> _Document segment_

== == ==

3. Scenario Design and Methodology

As regards scenario designs, these were developed taking into consideration various techno-economic parameters such as CAPEX, OPEX, costs of PPA contracts, H2 production, commodities prices, types of electrolyzer etc. Scenario design is focused on the comparison of the integration of different systems in terms of efficiencies and investment costs, the use of PV energy surplus, as well as CO2 emissions and CO2 emissions avoided. Figure 1 illustrates the configuration of the system under study.
  • Grey—Business as Usual Scenario (BAU)
This scenario is built on the conventional hydrogen production system (representing the current situation), using a steam methane reformer (SMR) with Pressure Swing Adsorption (PSA) purification to obtain 2000 Nm3/day of 99.9% pure hydrogen in an oil refinery. The annual hydrogen production is 100,000 tn/year. This scenario is used as the base to compare to other scenarios.
  • Blue—Carbon Capture Storage (CCS) Scenario for Existing Steam Methane Reformer
In this scenario, the hydrogen generation unit operates with low CO2 emissions. It is based on the Business-As-Usual (BAU) scenario; however, in this case, a carbon capture facility is integrated into the Steam Methane Reforming (SMR) unit. A CO2 capture facility is installed at the exit of the reformer, capturing approximately 50% of the CO2 produced during SMR. The primary CO2 capture method employed for steam reforming is captured post-combustion through chemical absorption using an amine-based solvent [50]. The SMR unit runs on natural gas, and the share of captured CO2 reaches 60%.
  • Green—PV Power Purchase Agreement (PPA) Scenario
In this scenario the refinery invests in a solar power plant in an area near the refinery’s premises. The power requirements for the operation of the electrolyzer system are covered by a dedicated-grid connected solar PV plant. The individual module for the PV plant has a peak power of 50 W, utilizing a mono-crystalline unit (Model 1Soltech 1STH-240-WH, Anodized Aluminum Alloy, 1Soltech, Farmers Branch, TX, USA) with both azimuthal and tilt angles fixed at 158°.
During the daytime, the PV plant supplies a portion of the electricity generated by it to power the operation of the electrolyzer unit, while the excess electricity is fed back into the grid. During nighttime hours, when electricity is needed for the electrolyzer system, stored green electricity is drawn from the grid. The hydrogen produced is stored in a hydrogen storage tank connected to the refinery via a pipeline (Figure 1).

== == ==

> _Data segment_
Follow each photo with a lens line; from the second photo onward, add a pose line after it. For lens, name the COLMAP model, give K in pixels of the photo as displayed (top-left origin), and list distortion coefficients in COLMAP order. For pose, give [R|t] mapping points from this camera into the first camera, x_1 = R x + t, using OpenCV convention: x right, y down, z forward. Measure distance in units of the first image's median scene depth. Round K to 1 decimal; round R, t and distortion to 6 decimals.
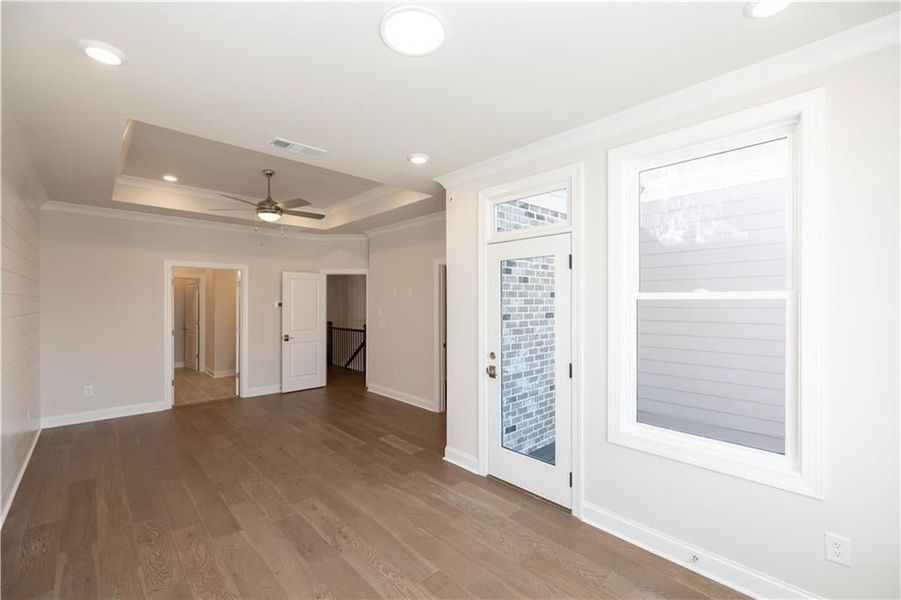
lens RADIAL K [[380.0, 0, 450.5], [0, 380.0, 300.0], [0, 0, 1]] dist [0.000211, 0.000085]
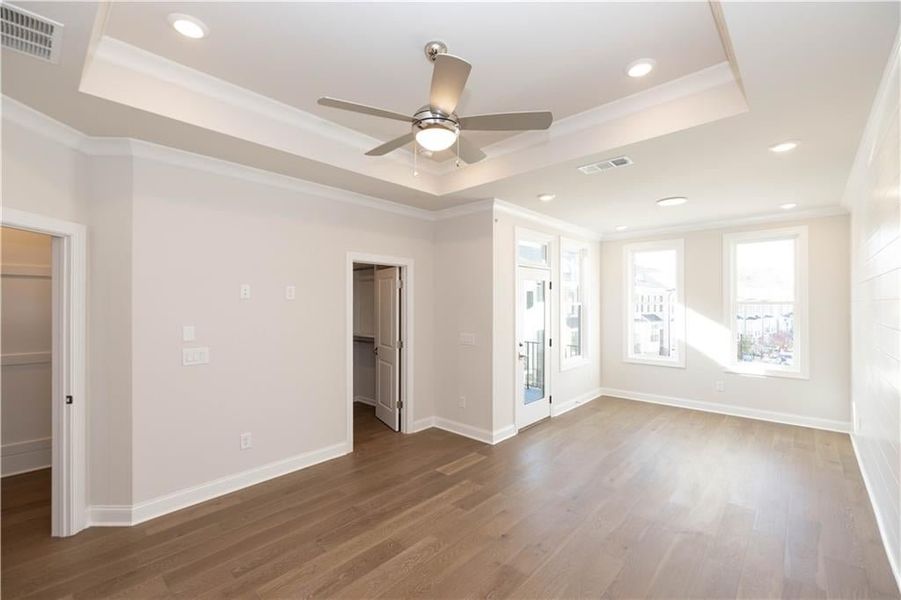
lens RADIAL K [[380.9, 0, 454.9], [0, 380.9, 302.5], [0, 0, 1]] dist [0.002731, 0.000294]
pose [[-0.070110, 0.007374, 0.997512, -1.022339], [-0.001737, 0.999970, -0.007514, -0.000726], [-0.997538, -0.002259, -0.070095, 1.057240]]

== == ==

> _About this exercise_
Please decide whether each statement below agrees with the scenario design text, answering yes or no and quoting the deciding words of the text. (a) The Business as Usual scenario uses a steam methane reformer with Pressure Swing Adsorption purification. (b) In the Green scenario, the solar power plant is located far from the refinery. (c) In the Green scenario, surplus daytime electricity from the PV plant goes back into the grid.

> _Answer box_
(a) Yes: "using a steam methane reformer (SMR) with Pressure Swing Adsorption (PSA) purification"
(b) No: "in an area near the refinery’s premises"
(c) Yes: "while the excess electricity is fed back into the grid"